Philadelphia Parking Authority lost more than $1 million on a failed real estate development led by ex-director Petri

The Philadelphia Parking Authority will lose at least $1.1 million it sank into the failed development of an impound and towing facility on the Delaware River.

According to the terms of a newly reached court settlement, the developers will pay the parking authority $2.1 million to settle a lawsuit over the 16-acre parking headquarters known as “Lot 9.” Located in the shadow of a decaying Port Richmond steam plant, the nearly three-year-long project went off the rails last year after the office facilities were found to be uninhabitable, as detailed in an Inquirer article last month.

PPA spokesperson Martin O’Rourke said the authority has ended its lease and is in the course of creating a new headquarters at another location.

Former PPA director Scott Petri — who was ousted in March amid a string of financial and operational missteps by the authority — signed a lease on the property in 2019, and personally oversaw the development’s logistics through the pandemic. The owner of the long-vacant industrial property, Chernow Development LLC, agreed to develop the administrative building and surface parking lots.

But problems quickly emerged when the PPA moved workers into the property last year. Sewage persistently backed up into the bathrooms. The Inquirer learned that building permits were not properly obtained for some of the work, and there were disputes over the whether the authority was properly licensed to occupy the property. Weeks after the move-in, the PPA pulled its workers from Lot 9 and began a lawsuit against the property owners and developers.

Under the agreement, Chernow has agreed to repay the PPA $1.9 million over the several years. T&M Associates, a New Jersey-based construction management firm retained for the project, agreed to reimburse a little under $200,000 in both cash and forgiven invoices.

That figure still falls seven figures short of the PPA’s investment.

Parking authority leaders have refused to publicly discuss the project due to the litigation. Even now, with the case settled, they offered few details about what happened, what went wrong, or whether Petri’s firing last month had anything to do with the botched real estate deal.

“The estimated total lost is $1,161,340,” said spokesperson O’Rourke, in an e-mailed statement.

» READ MORE: The Philadelphia Parking Authority sank millions into a new towing headquarters. Now it’s vacant.

An attorney for the owners of Chernow Development, George Mannosis and Sean Frankel, did not return phone calls and e-mails for comment. Phone calls to T&M Associates were not returned on Thursday.

Financial records obtained by the Inquirer showed expenditures on Lot 9 totaled more than $3.6 million.

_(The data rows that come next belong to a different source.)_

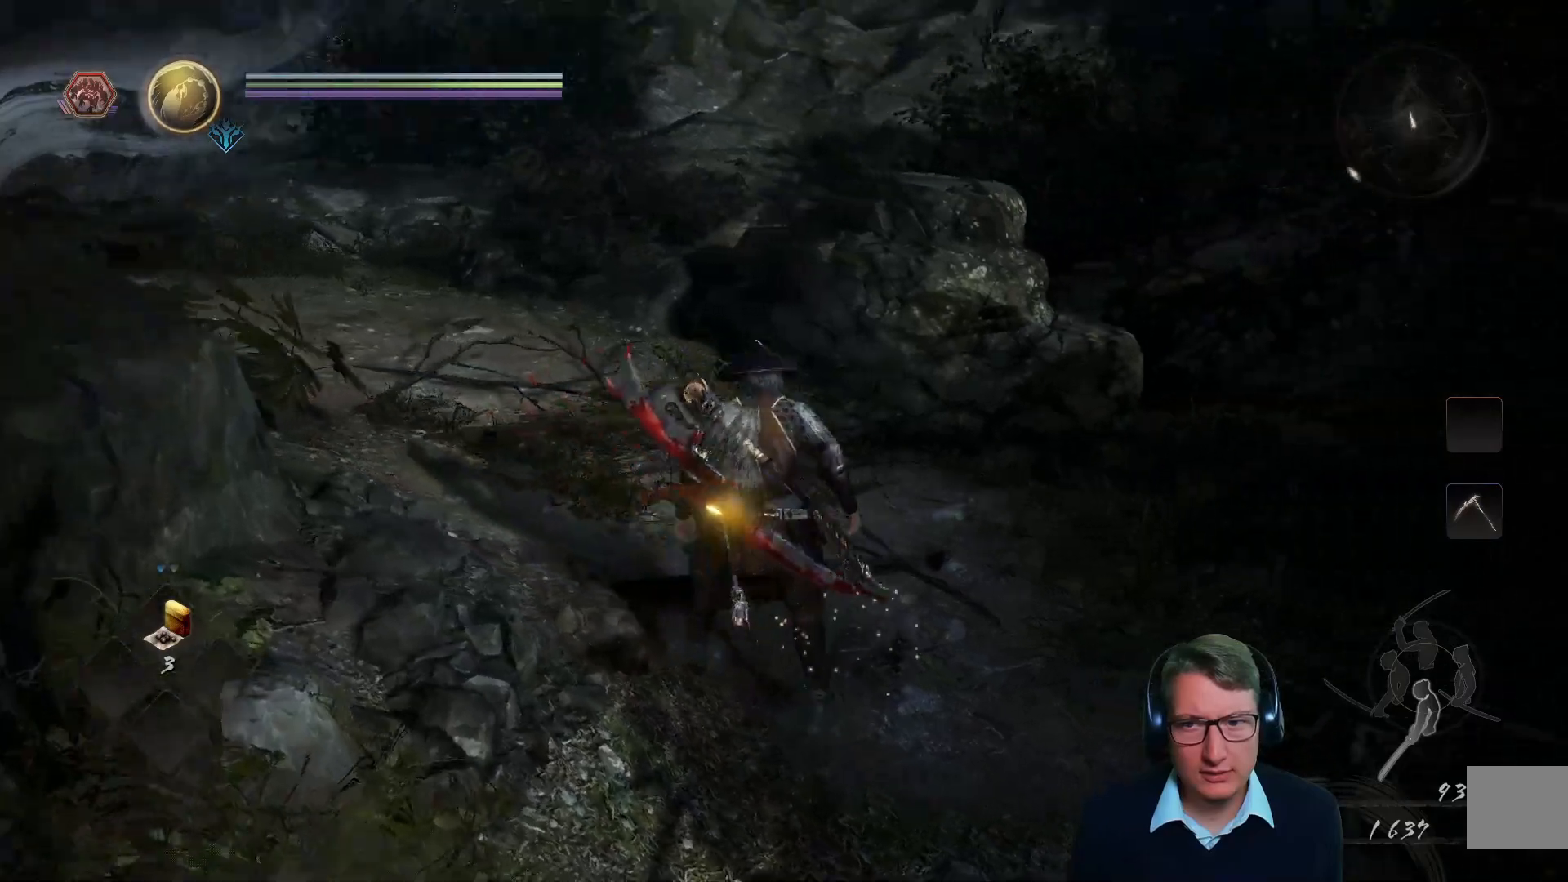
{"buttons": [], "left_stick": "left", "right_stick": "left", "events": [[284, "right_stick", "center"], [434, "left_stick", "left"], [451, "right_stick", "left"]]}
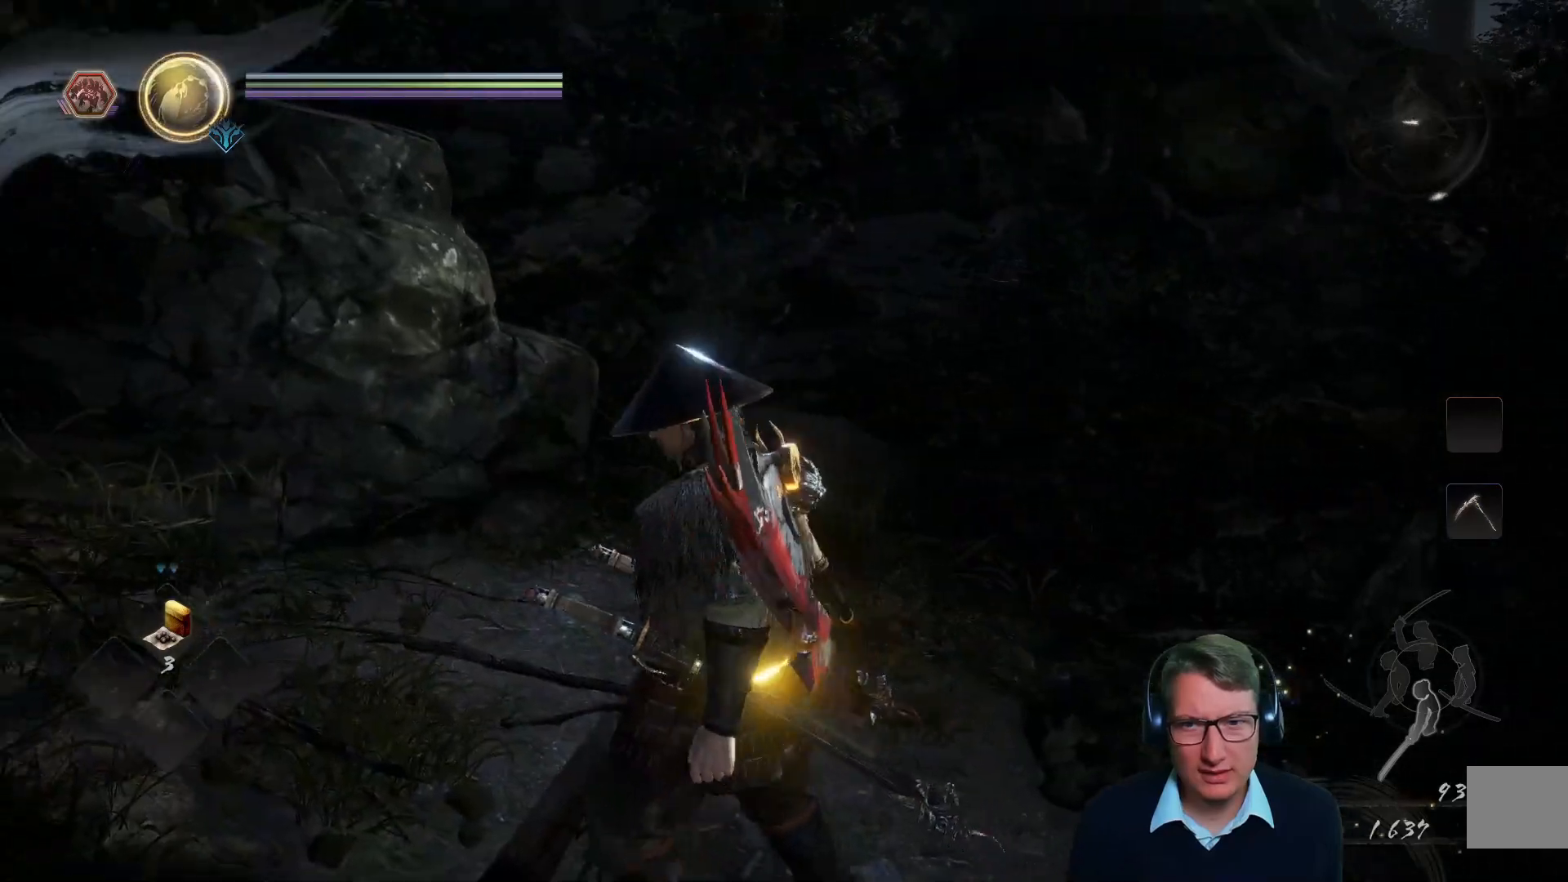
{"buttons": [], "left_stick": "up", "right_stick": "left", "events": [[16, "left_stick", "up-left"], [450, "left_stick", "up"]]}
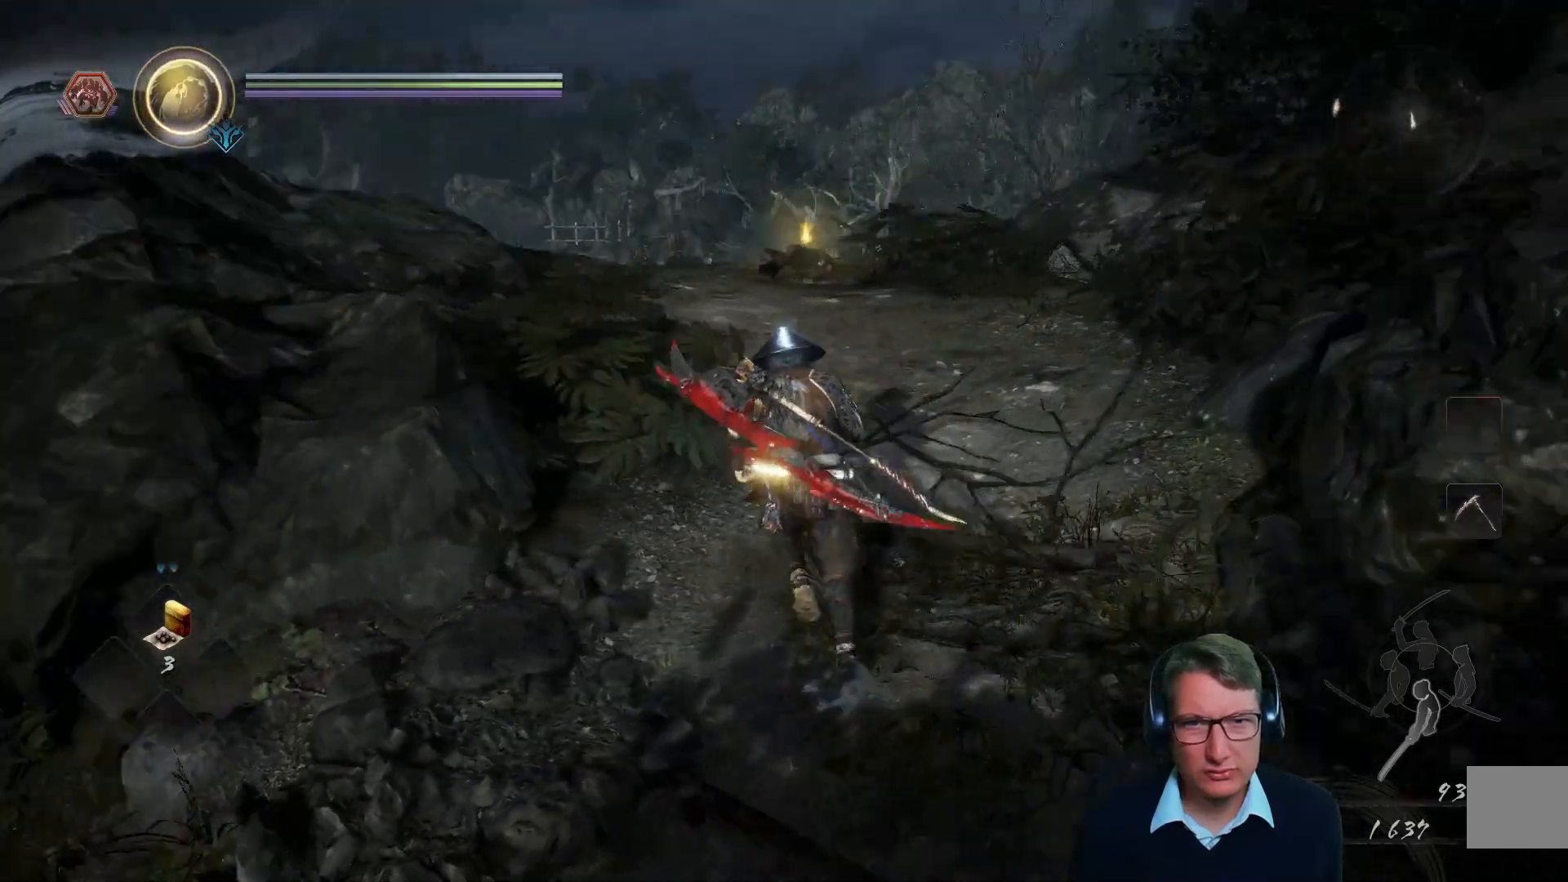
{"buttons": [], "left_stick": "up", "right_stick": "down-left", "events": [[17, "right_stick", "center"], [367, "right_stick", "down-left"]]}
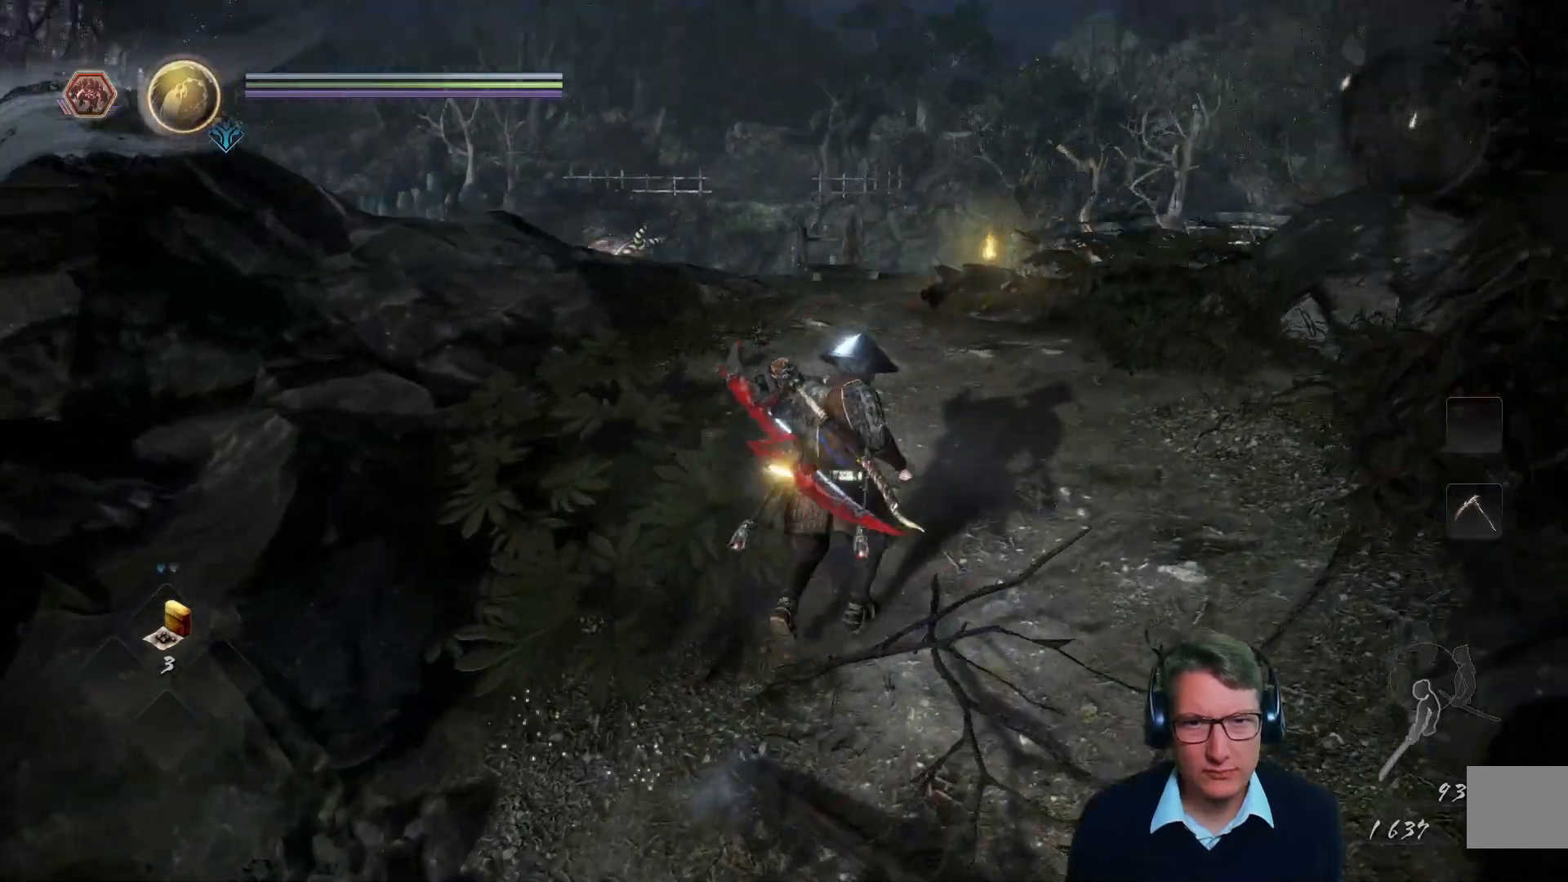
{"buttons": [], "left_stick": "up", "right_stick": "down-right", "events": [[83, "right_stick", "center"], [367, "right_stick", "down-right"]]}
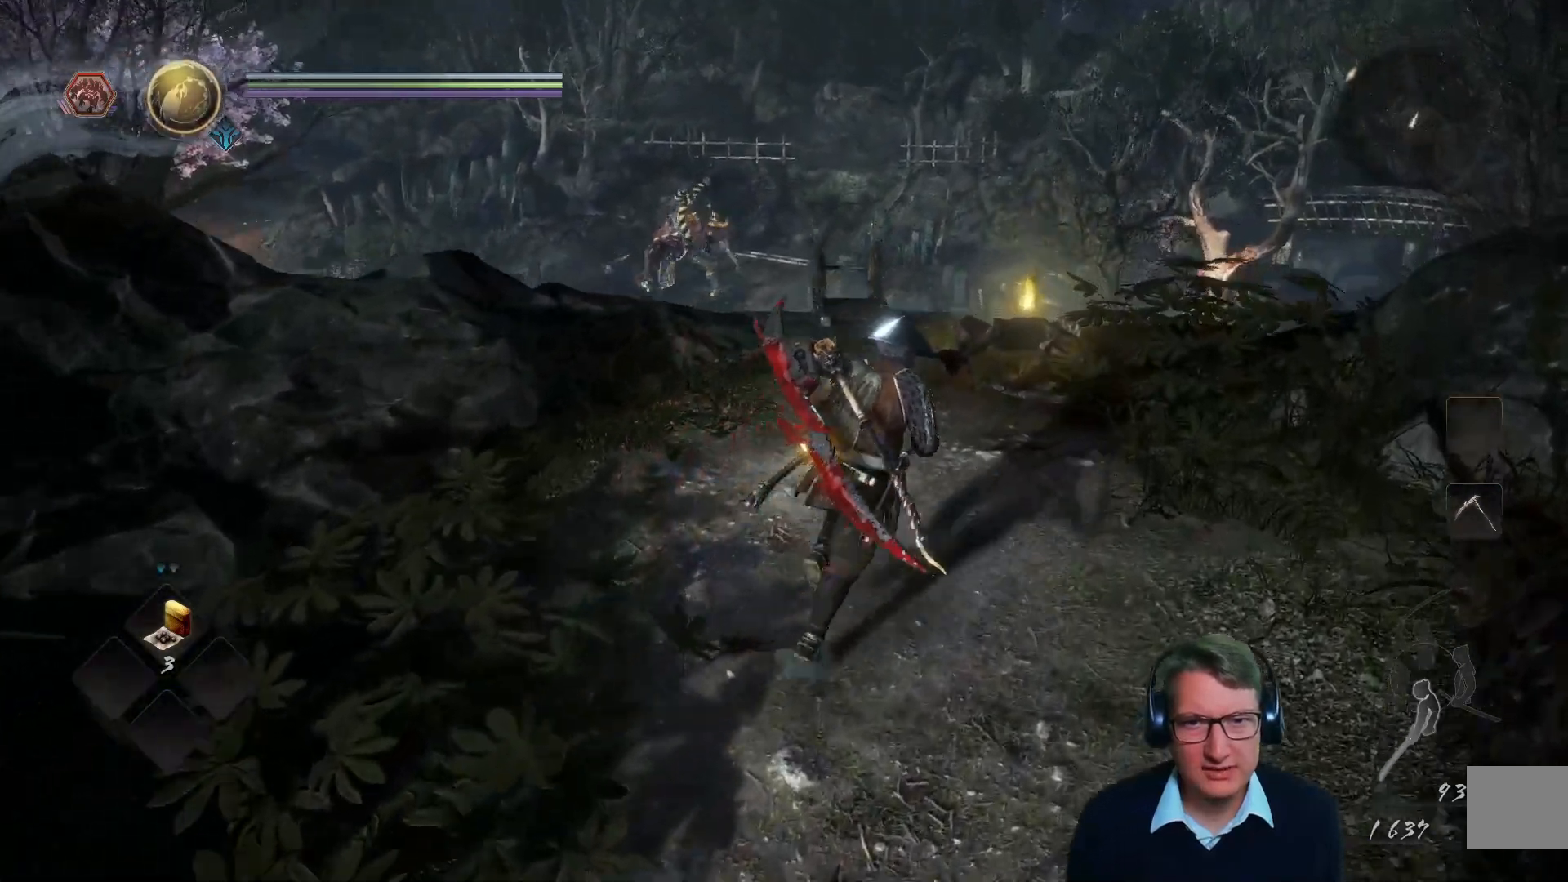
{"buttons": [], "left_stick": "up", "right_stick": "center", "events": [[17, "right_stick", "center"], [200, "right_stick", "down"], [384, "right_stick", "center"]]}
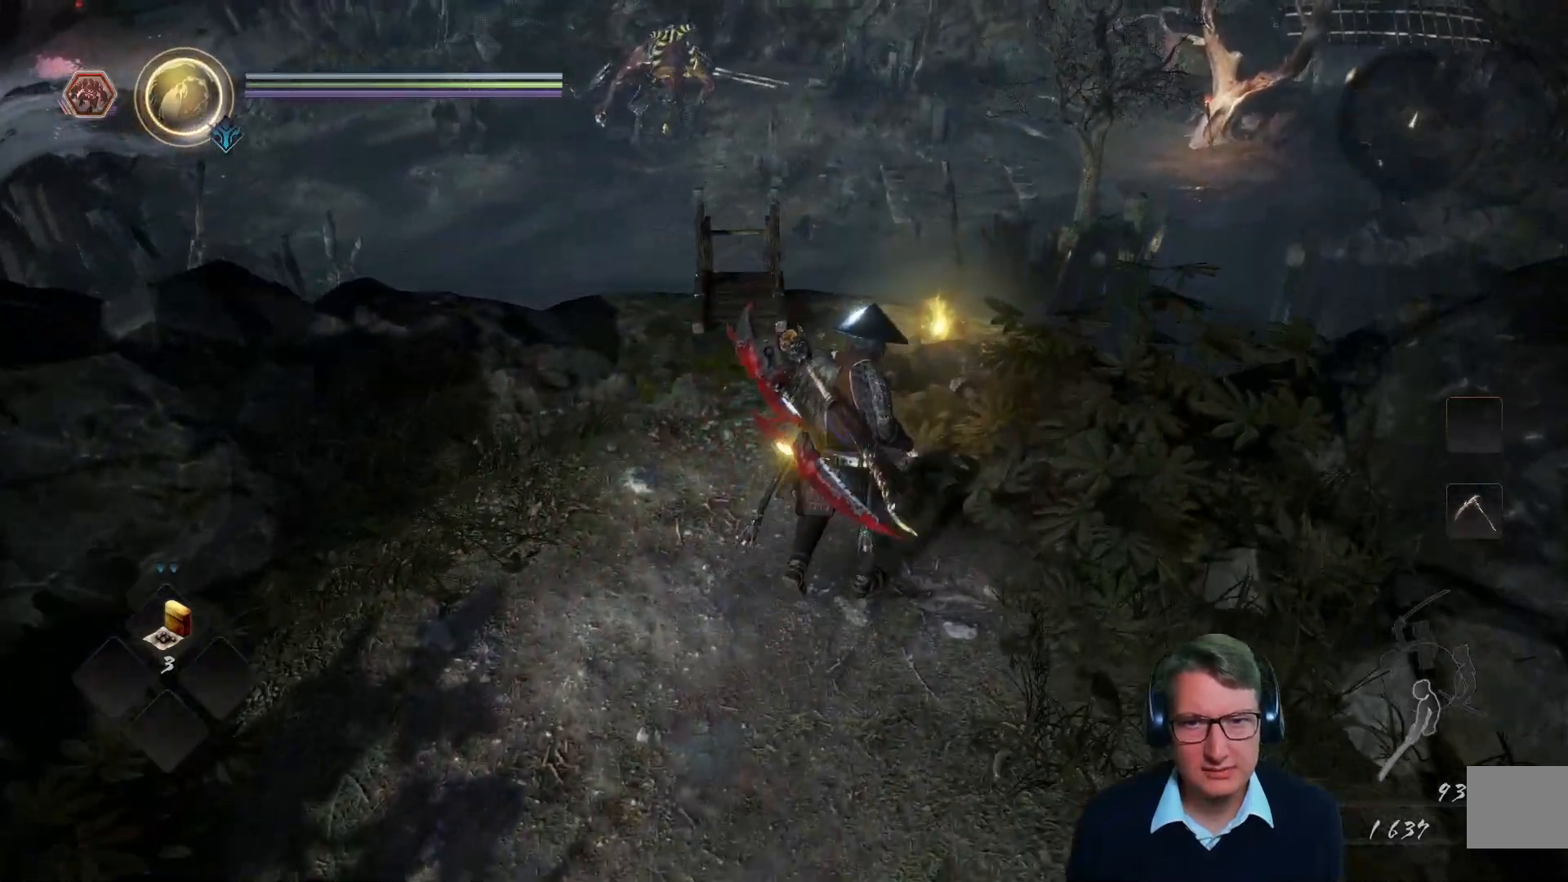
{"buttons": [], "left_stick": "center", "right_stick": "center", "events": [[66, "left_stick", "center"]]}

But O’Rourke said the estimated cost was closer to $3,483,340, as the authority expects to repurpose office furniture and physical assets purchased for administrative buildings. (Under the settlement, the PPA retains rights to the Lot 9 properties to retrieve belongings throughout the repayment period.)

PPA’s estimated loss does not include the hours that staff spent working on the project since 2019. Questions also linger over the project’s financing, which was tied to revenues shared with the city and school district, neither of which knew of Lot 9′s existence.

Last month, Kevin Lessard, a spokesperson for the city, said officials in the city’s Finance Department “do not recall nor have any records showing PPA informing us of these expenditures.” Lessard did not have any comment this week on the settlement.

The aborted Lot 9 project also troubled City Controller Rebecca Rhynhart, who last month called it “indicative of the fact that the PPA isn’t accountable to any city or state oversight.”

“There’s no transparency and accountability around what they spend,” she said.

» READ MORE: Philadelphia Parking Authority abruptly ousts executive director Scott Petri

PPA General Counsel Dennis Wheldon, who, with Petri gone, is now serving as the PPA’s interim director, declined a request for an interview on the project. Board chair Beth Grossman declined comment.

The other PPA board members who approved the settlement — vice-chairman Al Taubenberger, Lynette Brown-Sow, Patricia Furlong, and Obra S. Kernodle, IV — either declined to comment, did not respond to requests for comment, or had voice mail systems that were full and would not accept new messages.

With the PPA out for good, it remains unclear what the future holds for the old Richmond Generating Station, which has sat dormant since its 1985 closure. Records show the owners sought historical designation for the hulking Beaux Arts-style plant and, last year, won $1 million in state grants to restore the 500,000-square-foot building.

“What happens with Lot 9 — that is no longer a PPA issue,” O’Rourke said.

Next up? Lot 10.

O’Rourke confirmed the PPA is in the process of rebuilding its impound headquarters on Oregon Avenue in South Philadelphia.